At last the Finance Ministry is listening to Telecom operators woes. It is reliably learnt that Telecom will be treated at par with core infrastucture like Power and Roads in the upcoming budget on Feb-28th. The significance of this will be Telecos will get a 10 year 100% tax exemption which will enable them to upgrade and invest in remote areas. The government is already being compensated for loss of revenuse by means of service taxes from consumers. Zero tax for Telcos/Cellcos means more investments in next generation technologies. Get ready to watch the next cricket match on your cell phone – true convergence atlast.
Bharti Televentures’ business model was applauded by IBM CEO Sam Palmisano during IBM business leadership forum in China where top CEOs from the western world participated. In Feb-2004, Sunil Mittal, CEO of Bharti took a bold step in outsourcing its cellular network operations to its equipment vendors – Nokia, Ericsson and Siemens. Sunil’s views were he could focus more on better customer service. This rocked the IBM forum as this was a bold and unique move by any large telco/cellco in the world.
After 2 years, Hutchinson-Essar a joint venture between Hutchinson Whampoa and Essar group is following similar model by outsourcing their network operations to Nokia. As C.K.Prahlad predicted that their is a lot for the Western CEOs to learn from the East, this proven business model is something which AT&T – Cingular and Sprint can’t afford to miss who are known for their poor customer service.
Warburg Pincus one of the most successfull VCs that backed Bharti Telcom since the beginning was consistently selling its stake and completely exited with it’s last 4.4% stakesale to Vodafone in Q4-2005. Now it is reliably learnt that SingTel has hired a merchant banker to value its whopping 31% stake in Bharti Televentures.
Vodafone doesn’t really invest for financial gains. It holds 45% in American telco, Verizon and has a substantial say in the company. If Vodafone has ambitions in India, then SingTel could unload its 31% stake in favor of Vodafone making it the second largest shareholder after Mittal family who still hold 46% in Bharti. SingTel’s total investment in Bharti is around $650 million which is now valued at $4.5 Billion.

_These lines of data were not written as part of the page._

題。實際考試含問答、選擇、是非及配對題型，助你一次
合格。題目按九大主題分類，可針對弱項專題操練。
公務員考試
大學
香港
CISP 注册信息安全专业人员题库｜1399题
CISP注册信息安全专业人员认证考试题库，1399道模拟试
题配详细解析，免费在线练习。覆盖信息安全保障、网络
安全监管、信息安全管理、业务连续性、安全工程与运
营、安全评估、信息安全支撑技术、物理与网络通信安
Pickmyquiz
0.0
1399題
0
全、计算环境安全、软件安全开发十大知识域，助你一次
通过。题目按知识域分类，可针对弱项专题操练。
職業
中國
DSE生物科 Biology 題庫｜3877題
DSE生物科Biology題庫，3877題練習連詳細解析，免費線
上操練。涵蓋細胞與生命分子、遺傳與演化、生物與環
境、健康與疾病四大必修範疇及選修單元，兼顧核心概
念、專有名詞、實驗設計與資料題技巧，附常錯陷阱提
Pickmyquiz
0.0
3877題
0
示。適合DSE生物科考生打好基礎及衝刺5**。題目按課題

However, it is not very clear on why SingTel wants to exit India. At one point(2003 and 04) it had lobbied in Delhi to raise the FDI cap in telecom.
Earlier I reported that Maxis Telecom promoted by Malaysian billionaire Anand Krishnan had bought a majority stake in Aircel. Maxis having entered India through Tamilnadu now wants to consolidate further in Karnataka and Punjab by buying out B.K.Modis out of Spice Telecom. Modis hold 51% stake in Spice.
Maxis is also the largest Telecom player in Malaysia and with further consolidation in India it might well be leading in the Asian corridor dream of Telcos.
A major TV channel reported that Bharti Televenture had accumulated losses of Rs2200 crores which were hidden by intelligent accounting practices. PTI release says Bharti executives have confirmed that their was nothing wrong in their acounting procedures and have even got Vodafone to back their statement(Vodafone, in October – 2005 bought 10% stake in Bharti Telecom from Mittal’s family at Rs6700 crores).
Their is no smoke without fire. Unfortunately, I can’t read corporate accounts. If any of you can understand Indian accounting procedures and laws, then you might want to enlighten us.
Very soon you will hear echoes in your vegetable market like, “Suniye, Suniye….., Reliance Mango Hungama; 1000 rupiah aam lou aur 100 rupiah cell phone call mufat karo” (Translated in English – Reliance Mango offer; Buy Mangoes worth Rs1000 and get to make 100 rupees worth cell phone calls free on Reliance). Now get ready to accept an offer from your vegetable salesman for cell phone.
Reliance and Tata telecom are all set to woo the rural masses of India. Their choice of channel partners are the intermediaries between villagers and the town/city businessmen like vegetable vendors, water-pump and pipes dealers, pesticide vendors, etc. Rural markets are something which the corporate India had ignored for a long time until the country’s largest consumer giant, Hindustan Lever Limited woke up to service their needs in early 2000. Now Reliance & Tata’s have not only identified this as a potential market, but they are also under Universal Service Obligation (USO) from the Communications and IT Ministry.
Reliance is optimistic about tapping over 6 lakh customers in 6000 villages of which 4000 villages already have Reliance conectivity now. Tata’s who were confused with which technology to adapt are slow in the game as they have substantial investments in GSM service provider Idea Cellular and now going with CDMA. Tata’s are having just 70 lakh customers and are hoping to add 20 lakhs more by the end of March 2006 of which majority thrust will be on rural customers mostly from the states of Karnataka, MP, UP(East and West), Punjab, Haryana and Rajasthan.